Ether (ETH) broke above a multi-week resistance level against Bitcoin (BTC) this week, climbing to 0.02858 BTC. Bitmine chairman Tom Lee called the move a signal that crypto is turning a corner, pointing to growth in stablecoins, tokenization, and new Ethereum spinoff projects. The ratio had been range-bound since June, and Lee has long tracked it as a barometer for the wider market.
Why Lee Sees a Turning Point
Lee ties the ETH/BTC breakout to several supportive factors: rising stablecoin adoption, tokenization of real-world assets, and the emergence of Ethereum-based spinoff projects. He also cites falling oil prices and progress on the CLARITY Act as macro tailwinds that could favor Ethereum over Bitcoin in the second half of 2026. "There are reasons for ETH/BTC price ratio to rise in 2H2026, in short, ETH is money narrative likely gains traction," Lee said in a post on X.
Bitmine has been a large accumulator of ether through a heavy buying phase, though Lee recently hinted that aggressive accumulation is nearing its end. He attributed a separate ether selloff earlier this quarter to routine quarter-end window dressing rather than weakening fundamentals. Traders often view the ETH/BTC ratio as a proxy for risk appetite across altcoins; a sustained climb would suggest capital rotating out of Bitcoin into higher-beta tokens, historically preceding broader alt season rallies.

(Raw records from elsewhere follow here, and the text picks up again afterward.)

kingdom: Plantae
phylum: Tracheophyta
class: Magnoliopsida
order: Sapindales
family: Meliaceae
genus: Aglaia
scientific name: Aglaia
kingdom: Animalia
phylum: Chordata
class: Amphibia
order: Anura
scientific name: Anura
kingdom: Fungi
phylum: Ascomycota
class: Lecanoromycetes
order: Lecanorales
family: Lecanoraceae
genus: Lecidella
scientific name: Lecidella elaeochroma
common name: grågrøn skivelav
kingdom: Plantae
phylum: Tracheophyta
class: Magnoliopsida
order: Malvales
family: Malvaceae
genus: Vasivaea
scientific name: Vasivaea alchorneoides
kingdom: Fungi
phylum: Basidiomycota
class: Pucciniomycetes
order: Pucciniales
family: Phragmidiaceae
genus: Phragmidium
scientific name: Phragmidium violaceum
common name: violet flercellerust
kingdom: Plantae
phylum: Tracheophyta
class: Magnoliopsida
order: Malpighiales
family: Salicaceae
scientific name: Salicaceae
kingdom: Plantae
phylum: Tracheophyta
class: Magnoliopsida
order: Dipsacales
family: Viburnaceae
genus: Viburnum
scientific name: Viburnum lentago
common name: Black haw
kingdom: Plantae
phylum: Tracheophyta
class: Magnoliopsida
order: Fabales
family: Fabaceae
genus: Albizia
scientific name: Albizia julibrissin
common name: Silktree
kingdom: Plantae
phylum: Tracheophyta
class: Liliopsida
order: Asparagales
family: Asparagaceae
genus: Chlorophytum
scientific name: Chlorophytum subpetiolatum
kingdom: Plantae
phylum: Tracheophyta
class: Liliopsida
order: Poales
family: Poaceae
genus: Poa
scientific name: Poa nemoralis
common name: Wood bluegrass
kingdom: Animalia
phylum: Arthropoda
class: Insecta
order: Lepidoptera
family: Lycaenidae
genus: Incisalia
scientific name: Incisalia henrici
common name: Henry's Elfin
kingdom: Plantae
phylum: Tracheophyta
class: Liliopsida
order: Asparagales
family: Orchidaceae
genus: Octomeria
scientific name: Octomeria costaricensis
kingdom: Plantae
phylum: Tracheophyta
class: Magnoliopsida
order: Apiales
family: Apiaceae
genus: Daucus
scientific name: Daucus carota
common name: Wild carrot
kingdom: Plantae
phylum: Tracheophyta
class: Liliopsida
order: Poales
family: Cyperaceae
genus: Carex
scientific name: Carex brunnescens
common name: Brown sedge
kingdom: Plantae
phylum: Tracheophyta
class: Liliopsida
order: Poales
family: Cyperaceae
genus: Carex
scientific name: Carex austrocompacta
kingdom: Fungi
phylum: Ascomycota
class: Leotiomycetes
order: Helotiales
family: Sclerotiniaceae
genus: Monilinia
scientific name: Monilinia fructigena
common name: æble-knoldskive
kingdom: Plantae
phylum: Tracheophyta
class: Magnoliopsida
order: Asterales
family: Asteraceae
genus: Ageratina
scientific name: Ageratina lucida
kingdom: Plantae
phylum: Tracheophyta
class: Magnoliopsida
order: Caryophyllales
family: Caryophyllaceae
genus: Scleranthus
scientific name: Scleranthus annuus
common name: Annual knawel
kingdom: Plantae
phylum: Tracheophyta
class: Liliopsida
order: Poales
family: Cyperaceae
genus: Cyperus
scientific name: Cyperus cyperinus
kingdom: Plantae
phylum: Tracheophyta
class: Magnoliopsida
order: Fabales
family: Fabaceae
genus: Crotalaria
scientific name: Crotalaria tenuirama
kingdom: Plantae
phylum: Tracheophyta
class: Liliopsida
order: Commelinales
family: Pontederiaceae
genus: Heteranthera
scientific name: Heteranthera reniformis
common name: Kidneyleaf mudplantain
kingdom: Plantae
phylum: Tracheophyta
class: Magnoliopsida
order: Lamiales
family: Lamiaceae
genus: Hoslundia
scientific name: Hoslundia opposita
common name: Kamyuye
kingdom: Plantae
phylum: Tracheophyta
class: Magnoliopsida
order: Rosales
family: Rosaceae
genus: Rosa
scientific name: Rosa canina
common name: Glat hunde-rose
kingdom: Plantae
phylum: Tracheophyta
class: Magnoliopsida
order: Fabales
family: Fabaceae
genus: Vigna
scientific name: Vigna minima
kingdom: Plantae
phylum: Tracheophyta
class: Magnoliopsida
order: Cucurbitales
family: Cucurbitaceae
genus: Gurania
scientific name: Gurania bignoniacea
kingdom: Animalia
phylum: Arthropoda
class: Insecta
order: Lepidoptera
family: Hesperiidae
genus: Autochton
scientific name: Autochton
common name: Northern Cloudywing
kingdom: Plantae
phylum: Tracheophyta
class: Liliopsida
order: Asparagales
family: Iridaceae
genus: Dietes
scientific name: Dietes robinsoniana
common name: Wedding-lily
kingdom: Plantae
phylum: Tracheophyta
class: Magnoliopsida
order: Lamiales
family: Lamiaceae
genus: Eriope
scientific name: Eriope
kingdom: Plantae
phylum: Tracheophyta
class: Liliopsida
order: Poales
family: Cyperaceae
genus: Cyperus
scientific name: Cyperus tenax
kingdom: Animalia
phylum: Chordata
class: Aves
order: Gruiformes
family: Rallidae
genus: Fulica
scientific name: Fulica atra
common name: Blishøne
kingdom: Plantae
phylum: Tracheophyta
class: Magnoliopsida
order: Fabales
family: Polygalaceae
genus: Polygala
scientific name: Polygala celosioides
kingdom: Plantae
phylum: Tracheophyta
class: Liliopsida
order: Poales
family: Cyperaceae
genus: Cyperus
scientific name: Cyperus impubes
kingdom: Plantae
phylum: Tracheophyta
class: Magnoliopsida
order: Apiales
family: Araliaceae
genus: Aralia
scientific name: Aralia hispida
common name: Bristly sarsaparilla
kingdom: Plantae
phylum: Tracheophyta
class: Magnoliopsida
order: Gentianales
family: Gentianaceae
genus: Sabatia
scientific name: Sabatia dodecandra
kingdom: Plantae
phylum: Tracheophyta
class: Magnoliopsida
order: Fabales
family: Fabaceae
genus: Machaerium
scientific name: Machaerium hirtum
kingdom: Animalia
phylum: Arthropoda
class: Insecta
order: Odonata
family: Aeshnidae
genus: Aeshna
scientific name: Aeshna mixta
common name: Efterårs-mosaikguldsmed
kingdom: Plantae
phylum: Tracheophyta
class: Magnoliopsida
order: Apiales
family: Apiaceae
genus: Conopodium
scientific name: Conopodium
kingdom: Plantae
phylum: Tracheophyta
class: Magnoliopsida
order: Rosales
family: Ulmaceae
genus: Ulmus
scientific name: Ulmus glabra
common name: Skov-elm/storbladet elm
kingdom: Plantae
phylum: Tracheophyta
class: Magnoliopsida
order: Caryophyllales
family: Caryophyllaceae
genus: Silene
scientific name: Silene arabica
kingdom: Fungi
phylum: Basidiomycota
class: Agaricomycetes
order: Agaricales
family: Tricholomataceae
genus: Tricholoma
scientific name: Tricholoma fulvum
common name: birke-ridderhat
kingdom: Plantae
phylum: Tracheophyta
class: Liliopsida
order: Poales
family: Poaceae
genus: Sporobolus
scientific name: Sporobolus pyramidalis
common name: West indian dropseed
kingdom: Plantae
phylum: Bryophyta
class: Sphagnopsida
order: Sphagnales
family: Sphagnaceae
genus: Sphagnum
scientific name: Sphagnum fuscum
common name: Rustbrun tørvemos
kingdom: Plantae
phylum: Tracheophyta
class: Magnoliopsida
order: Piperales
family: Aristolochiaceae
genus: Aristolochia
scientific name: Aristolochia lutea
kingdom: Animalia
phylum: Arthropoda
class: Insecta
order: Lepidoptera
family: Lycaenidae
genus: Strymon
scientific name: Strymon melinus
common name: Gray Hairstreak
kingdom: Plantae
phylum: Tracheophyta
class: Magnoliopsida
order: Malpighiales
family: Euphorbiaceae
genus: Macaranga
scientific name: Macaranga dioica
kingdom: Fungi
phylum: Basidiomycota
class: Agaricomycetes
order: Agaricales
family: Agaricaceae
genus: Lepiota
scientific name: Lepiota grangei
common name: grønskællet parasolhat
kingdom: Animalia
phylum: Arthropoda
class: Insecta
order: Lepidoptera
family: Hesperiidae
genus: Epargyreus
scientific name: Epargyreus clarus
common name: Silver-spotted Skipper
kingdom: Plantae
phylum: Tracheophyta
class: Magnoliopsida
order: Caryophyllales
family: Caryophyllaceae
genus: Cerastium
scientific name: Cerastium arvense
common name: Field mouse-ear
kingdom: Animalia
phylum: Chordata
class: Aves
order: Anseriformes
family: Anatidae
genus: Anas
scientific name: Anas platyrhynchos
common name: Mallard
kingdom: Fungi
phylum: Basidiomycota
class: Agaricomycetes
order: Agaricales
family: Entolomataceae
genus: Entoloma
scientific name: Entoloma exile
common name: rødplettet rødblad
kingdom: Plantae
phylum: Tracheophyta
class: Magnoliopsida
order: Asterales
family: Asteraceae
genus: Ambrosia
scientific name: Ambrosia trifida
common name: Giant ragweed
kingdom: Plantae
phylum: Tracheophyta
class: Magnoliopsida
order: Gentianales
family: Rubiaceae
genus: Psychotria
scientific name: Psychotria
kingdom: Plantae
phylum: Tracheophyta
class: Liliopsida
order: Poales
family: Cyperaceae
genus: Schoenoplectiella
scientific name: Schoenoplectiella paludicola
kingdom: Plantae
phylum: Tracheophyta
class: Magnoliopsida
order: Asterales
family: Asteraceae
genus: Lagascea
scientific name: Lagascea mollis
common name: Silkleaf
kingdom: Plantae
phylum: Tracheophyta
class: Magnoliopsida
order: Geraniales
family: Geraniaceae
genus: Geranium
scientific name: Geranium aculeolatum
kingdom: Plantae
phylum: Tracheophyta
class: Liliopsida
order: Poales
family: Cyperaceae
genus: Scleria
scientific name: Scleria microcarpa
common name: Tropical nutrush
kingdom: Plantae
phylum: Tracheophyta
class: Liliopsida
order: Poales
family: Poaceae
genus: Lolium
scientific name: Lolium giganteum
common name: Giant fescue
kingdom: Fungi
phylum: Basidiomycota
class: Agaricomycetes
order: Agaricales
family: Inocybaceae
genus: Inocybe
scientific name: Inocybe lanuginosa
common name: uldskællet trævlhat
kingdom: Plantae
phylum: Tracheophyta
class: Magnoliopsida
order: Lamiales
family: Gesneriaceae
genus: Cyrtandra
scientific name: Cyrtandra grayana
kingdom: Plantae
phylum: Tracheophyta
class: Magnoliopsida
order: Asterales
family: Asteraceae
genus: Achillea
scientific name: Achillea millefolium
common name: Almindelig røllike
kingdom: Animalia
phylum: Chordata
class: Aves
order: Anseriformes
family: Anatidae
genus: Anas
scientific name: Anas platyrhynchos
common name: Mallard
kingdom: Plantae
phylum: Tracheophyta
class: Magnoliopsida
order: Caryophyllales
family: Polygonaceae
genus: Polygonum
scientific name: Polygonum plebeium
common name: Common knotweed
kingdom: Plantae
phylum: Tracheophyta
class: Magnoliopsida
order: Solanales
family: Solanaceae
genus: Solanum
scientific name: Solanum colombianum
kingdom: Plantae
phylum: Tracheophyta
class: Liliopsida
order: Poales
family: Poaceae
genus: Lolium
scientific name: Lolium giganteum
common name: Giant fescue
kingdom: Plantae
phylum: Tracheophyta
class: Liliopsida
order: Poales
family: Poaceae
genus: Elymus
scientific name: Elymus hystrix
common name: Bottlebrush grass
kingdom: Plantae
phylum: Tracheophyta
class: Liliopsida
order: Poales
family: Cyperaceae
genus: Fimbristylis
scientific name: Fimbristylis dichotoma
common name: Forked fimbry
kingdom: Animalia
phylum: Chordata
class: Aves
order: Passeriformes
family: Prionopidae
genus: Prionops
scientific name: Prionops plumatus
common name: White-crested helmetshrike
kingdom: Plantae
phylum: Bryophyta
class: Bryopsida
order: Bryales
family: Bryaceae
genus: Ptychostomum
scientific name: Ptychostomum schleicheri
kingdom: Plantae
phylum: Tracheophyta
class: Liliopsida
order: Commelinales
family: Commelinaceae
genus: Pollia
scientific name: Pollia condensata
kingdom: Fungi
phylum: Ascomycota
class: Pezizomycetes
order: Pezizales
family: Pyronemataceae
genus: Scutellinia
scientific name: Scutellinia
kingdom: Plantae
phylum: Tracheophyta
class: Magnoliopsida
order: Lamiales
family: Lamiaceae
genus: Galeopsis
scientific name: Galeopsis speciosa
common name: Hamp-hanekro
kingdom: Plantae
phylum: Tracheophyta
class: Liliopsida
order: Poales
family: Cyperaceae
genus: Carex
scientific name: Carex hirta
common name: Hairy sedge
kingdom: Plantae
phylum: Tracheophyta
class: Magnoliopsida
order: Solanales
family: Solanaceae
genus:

The Weaker Story Underneath
Despite the breakout, the ETH/BTC ratio remains far below historical highs. It briefly touched 0.15 at its 2017 peak and has stayed below that level since. Lee's long-term $250,000 ether target would push the ratio above 25 times that 2017 high, based on current Bitcoin prices. Over the past three months, the pair still sits 7.72% lower, even after this week's bounce. Spot ether funds also posted a seven-week outflow streak in late June, a trend that has only partly reversed. Whether the breakout holds through 2026 will determine if Lee's revival call was prescient or premature.